### Selected text
You have taken over at a really challenging time not just for M&M but the auto industry as well. Are you daunted with the job ahead?
When I joined M&M in the auto business two decades back, it was a very difficult time for the company. Our stronghold was soft-top products, which was declining almost at 25 percent per year. We had to reposition the entire brand to a very different target audience along with all new products. So I am no stranger to challenges this company has faced and know that there are many things to do to face that challenge to transform the business. You will recall that in 2000 we had a good portfolio of products in the oven, the Bolero was ready to launch and the Scorpio was at an advance stage of development. So after getting into this role last year, I realised that what we have again is a very, very robust base to build on. The pipeline is very strong, the Thar is a hint of what the company’s product strength is. When we start rolling out our new products this year, they will surprise the market, and that’s what excites me.
But you still have production issues, more so than other automakers. What went wrong?
There are several reasons. One is we have a much higher diesel portfolio overall than gasoline, compared to others. The transition to BS6 in February 2020 for diesel needed some parts to come in from China, which went into lockdown, so for two months we couldn’t get anything to ramp up production. In Q3, we got hit by the semiconductor shortage issue more than others, because 90 percent of our supply comes from one vendor and they had a major quality problem in a few of their semiconductor suppliers. However, I am just waiting for these issues to be behind us and to get back to normalcy because demand overall is very buoyant and we are well poised to deliver a very strong performance. It’s not just Thar, XUV 300, Bolero and Scorpio that have strong demand, we are confident the new models will be winners as well.
The company has stated that it wants to focus on making true-blue SUVs or pure SUVs. What is your definition of that?
Let’s erase the word ‘true blue’ because that clearly has a connotation of being a body-on-frame product. We are clearly not saying that we are going to be only body-on-frame products. First let’s start by saying we want to be an SUV-specialised brand. When a customer looks at our product, they should feel it’s an authentic SUV and not a wannabe SUV. We also want to leverage the true DNA of the brand and have the brand tell its own stories about where we come from and who we are. So as we go forward, we will play out to this narrative, which is about vehicles with an unmissable presence. Another part of the narrative is vehicles with adventure capability. Now, adventure doesn’t necessarily mean we will henceforth be only 4X4 or AWD, because we believe adventure is a mindset of exploring the impossible.
So, is the focus going to be on sharpening the Mahindra brand, making the brand attributes clear and making sure your products are unequivocally a Mahindra?
Absolutely, and I would like to reinforce that not only is it happening at an emotional level, but also at a very rational level. So, the brand personification and the brand idea is in a way emotional, but to deliver that is a very well-defined process. For example, to say our SUVs have unmissable presence, what does it mean by way of, for example, the angle of the A-pillar? There are multiple parameters that have been defined to ensure we don’t lose sight of sticking true to the brand attributes.

### Required work
Transcribe the interview word for word, everything from "There are several" down to "winners as well.". The material that comes next is separate from the interview.

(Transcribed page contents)
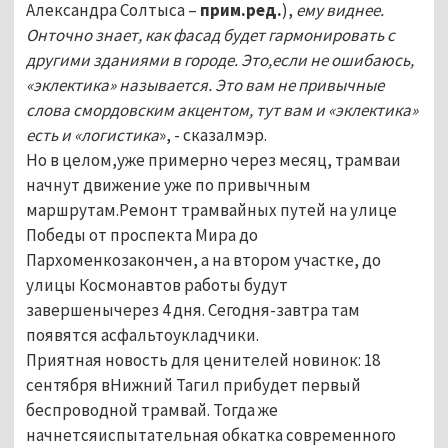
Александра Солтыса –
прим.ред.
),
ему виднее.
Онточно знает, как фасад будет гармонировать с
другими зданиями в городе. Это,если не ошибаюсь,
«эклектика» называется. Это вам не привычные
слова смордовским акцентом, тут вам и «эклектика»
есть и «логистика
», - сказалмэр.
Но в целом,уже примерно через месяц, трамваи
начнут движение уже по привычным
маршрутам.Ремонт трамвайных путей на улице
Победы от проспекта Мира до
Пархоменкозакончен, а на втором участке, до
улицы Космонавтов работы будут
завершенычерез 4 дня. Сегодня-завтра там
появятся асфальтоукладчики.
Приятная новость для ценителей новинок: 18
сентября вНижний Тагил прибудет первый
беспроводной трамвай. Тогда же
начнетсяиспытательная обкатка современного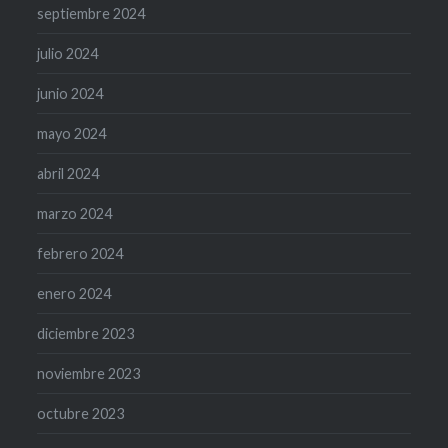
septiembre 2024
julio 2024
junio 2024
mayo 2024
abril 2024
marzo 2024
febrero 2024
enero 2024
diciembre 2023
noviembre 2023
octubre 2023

### Solution
There are several reasons. One is we have a much higher diesel portfolio overall than gasoline, compared to others. The transition to BS6 in February 2020 for diesel needed some parts to come in from China, which went into lockdown, so for two months we couldn’t get anything to ramp up production. In Q3, we got hit by the semiconductor shortage issue more than others, because 90 percent of our supply comes from one vendor and they had a major quality problem in a few of their semiconductor suppliers. However, I am just waiting for these issues to be behind us and to get back to normalcy because demand overall is very buoyant and we are well poised to deliver a very strong performance. It’s not just Thar, XUV 300, Bolero and Scorpio that have strong demand, we are confident the new models will be winners as well.